I got hit all the time when I was in Pavement! In Montreal, on the reunion tour, a person got me with a perfect shot right in the chest with a beer while I was singing. With that, I have to say to myself, “Well, I’m getting paid to do this show so I have to carry on.”
It makes you realise that you’re doing a job and you have to keep entertaining through it. It sends you into a transactional mode, right away. Not everyone is going to like a show and they paid money to get in so I have to finish and get them out of the building.
I saw that you’ve been playing some Pavement songs on this tour.

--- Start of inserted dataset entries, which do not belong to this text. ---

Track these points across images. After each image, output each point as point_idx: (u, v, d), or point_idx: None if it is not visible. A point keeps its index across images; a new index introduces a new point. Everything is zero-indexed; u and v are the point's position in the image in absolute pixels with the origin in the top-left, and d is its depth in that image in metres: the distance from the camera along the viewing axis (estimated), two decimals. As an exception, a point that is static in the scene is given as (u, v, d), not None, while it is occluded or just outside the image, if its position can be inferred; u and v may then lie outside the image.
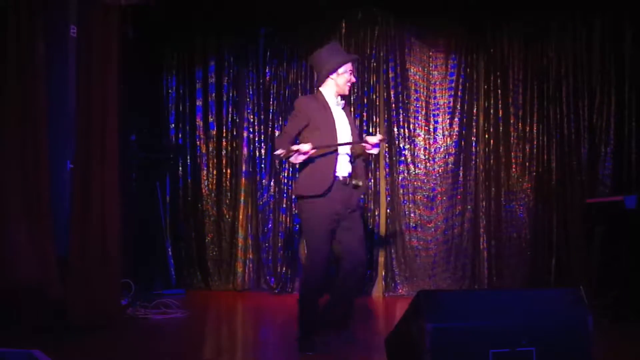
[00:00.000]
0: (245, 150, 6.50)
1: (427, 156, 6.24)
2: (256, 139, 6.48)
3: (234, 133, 6.58)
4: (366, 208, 6.22)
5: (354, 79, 3.87)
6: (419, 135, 6.27)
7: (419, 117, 6.28)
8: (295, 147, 3.58)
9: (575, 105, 6.00)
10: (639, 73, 5.84)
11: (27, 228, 3.98)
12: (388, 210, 6.21)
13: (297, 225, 6.17)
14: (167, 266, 6.39)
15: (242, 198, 6.45)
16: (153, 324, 4.53)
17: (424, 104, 6.27)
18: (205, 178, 6.59)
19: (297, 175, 3.69)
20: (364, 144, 3.80)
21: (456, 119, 6.22)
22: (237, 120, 6.58)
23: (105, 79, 4.38)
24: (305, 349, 3.60)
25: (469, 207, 6.14)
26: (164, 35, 6.62)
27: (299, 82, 6.43)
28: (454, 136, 6.22)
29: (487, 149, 6.15)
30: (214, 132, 6.59)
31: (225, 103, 6.60)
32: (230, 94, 6.61)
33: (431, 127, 6.26)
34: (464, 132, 6.20)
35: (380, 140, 3.83)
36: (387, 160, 6.24)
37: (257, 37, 6.54)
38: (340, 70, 3.78)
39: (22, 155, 4.00)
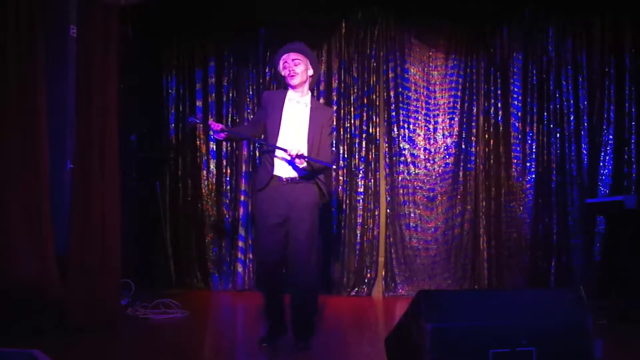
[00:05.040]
0: (245, 150, 6.50)
1: (427, 156, 6.24)
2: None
3: (234, 133, 6.57)
4: (366, 208, 6.22)
5: (289, 72, 3.76)
6: (419, 135, 6.26)
7: (419, 117, 6.27)
8: (209, 122, 3.70)
9: (576, 105, 6.01)
10: (639, 73, 5.85)
11: (27, 228, 3.97)
12: (388, 210, 6.21)
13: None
14: (166, 266, 6.39)
15: (242, 198, 6.45)
16: (153, 324, 4.53)
17: (424, 104, 6.27)
18: (205, 178, 6.59)
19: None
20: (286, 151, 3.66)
21: (456, 119, 6.22)
22: (237, 120, 6.58)
23: (105, 79, 4.37)
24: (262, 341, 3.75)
25: (468, 207, 6.14)
26: (164, 35, 6.62)
27: (299, 82, 6.42)
28: (454, 136, 6.22)
29: (487, 149, 6.15)
30: (214, 132, 6.58)
31: (225, 103, 6.60)
32: (230, 94, 6.61)
33: (431, 127, 6.26)
34: (464, 132, 6.20)
35: (293, 156, 3.57)
36: (387, 160, 6.24)
37: (257, 37, 6.54)
38: (280, 64, 3.82)
39: (22, 155, 3.99)
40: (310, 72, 3.82)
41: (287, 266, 3.75)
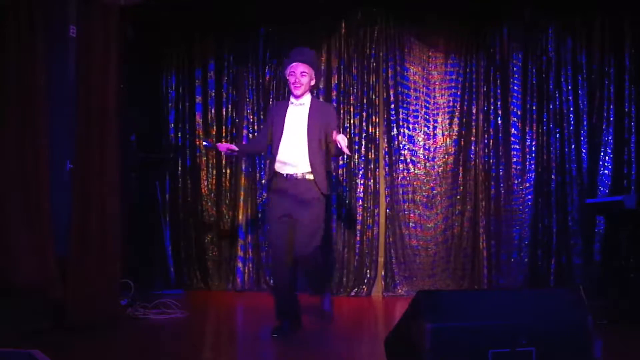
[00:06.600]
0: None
1: (426, 156, 6.24)
2: (256, 138, 6.47)
3: (234, 133, 6.58)
4: (366, 208, 6.22)
5: (295, 81, 4.05)
6: (418, 135, 6.26)
7: (419, 117, 6.27)
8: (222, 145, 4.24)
9: (575, 105, 6.01)
10: (639, 73, 5.85)
11: (27, 228, 3.98)
12: (387, 210, 6.21)
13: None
14: (166, 266, 6.39)
15: (242, 197, 6.45)
16: (153, 324, 4.53)
17: (423, 104, 6.27)
18: (205, 178, 6.59)
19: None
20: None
21: (456, 119, 6.22)
22: (237, 119, 6.58)
23: (105, 79, 4.37)
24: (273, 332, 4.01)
25: (468, 207, 6.14)
26: (164, 35, 6.62)
27: (299, 82, 6.42)
28: (454, 136, 6.22)
29: (487, 149, 6.15)
30: (214, 132, 6.59)
31: (225, 103, 6.60)
32: (230, 94, 6.61)
33: (431, 127, 6.26)
34: (463, 132, 6.20)
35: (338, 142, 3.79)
36: (387, 159, 6.24)
37: (257, 37, 6.54)
38: (288, 70, 4.11)
39: (22, 155, 4.00)
40: (313, 82, 4.16)
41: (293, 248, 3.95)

How has it been revisiting those songs?
Yeah, we’ve been doing that because it’s entertaining for the fans and people like hearing those songs. For some reason, we just randomly decided to feature tracks from the fourth album I made with Pavement, Brighten the Corners, for no real reason. It’s been really fun playing them.
Cool! It seems like, based on your live commentary via Twitter, that you enjoyed the World Cup, during the summer.
I love The World Cup, it’s pure enjoyment. I’m not into nationalism, necessarily, but it’s funny how people can be of two minds like England being so pissed off about Brexit and then the football comes on and they’re like, “Oh England!!” It’s funny how people can be divided like that.
Whenever I watch soccer games I can look at my phone. When I’m in my basement doing that, I have no one to watch the games with. My partner doesn’t like sports and my daughters couldn’t give a fuck. Also, the games were on at like eight in the morning. My kids are at school, so what else am I gonna do? Naturally, I’m going to reach over to my virtual friend, the cell phone. I’ll write things on Twitter and wait for people to write me back and it’s entertaining. Sports Twitter is funny.
Who were you cheering for? Ireland didn’t qualify so I was rooting for Croatia because I thought Luka Modrić was amazing throughout the campaign.
I liked Croatia, I was rooting for them, too. I liked France too, that might be sacrilege to say. Every dude on that team was totally handsome. I don’t know how those guys were created but the whole team was completely sexy. During the final, I was hoping that Croatia would win, though, because you want to see the underdog succeed.
What were your World Cup 2018 highlights?
There were a lot of nail-biters during all the extra time and the penalty kick-outs, like when England beat Colombia on penalties. I don’t know if I call that my highlight, necessarily. The one I enjoyed most was probably Belgium versus Japan.
Did you have a favourite kit?
Oh yeah, I liked the Croatian one, that was really cool. I think there was a kit from a South American team that people supposedly liked, although I can’t remember that one. I’m usually not one to comment on sports uniforms but, you know, just like how I noticed that all the French dudes were really good looking, you’re looking at this field for ninety minutes and you think, “Oh, all these dudes could like be models. Hey! These outfits are pretty good, too.”
You have to understand, I’m used to just seeing the standard, old-fashioned uniforms. Then during the World Cup, I’m exposed to all these outfits that are so cool. Suddenly I’m seeing loads of cool colour combinations and I started to feel like I could be an interior decorator, or whatever, because I can tell what looks good,now!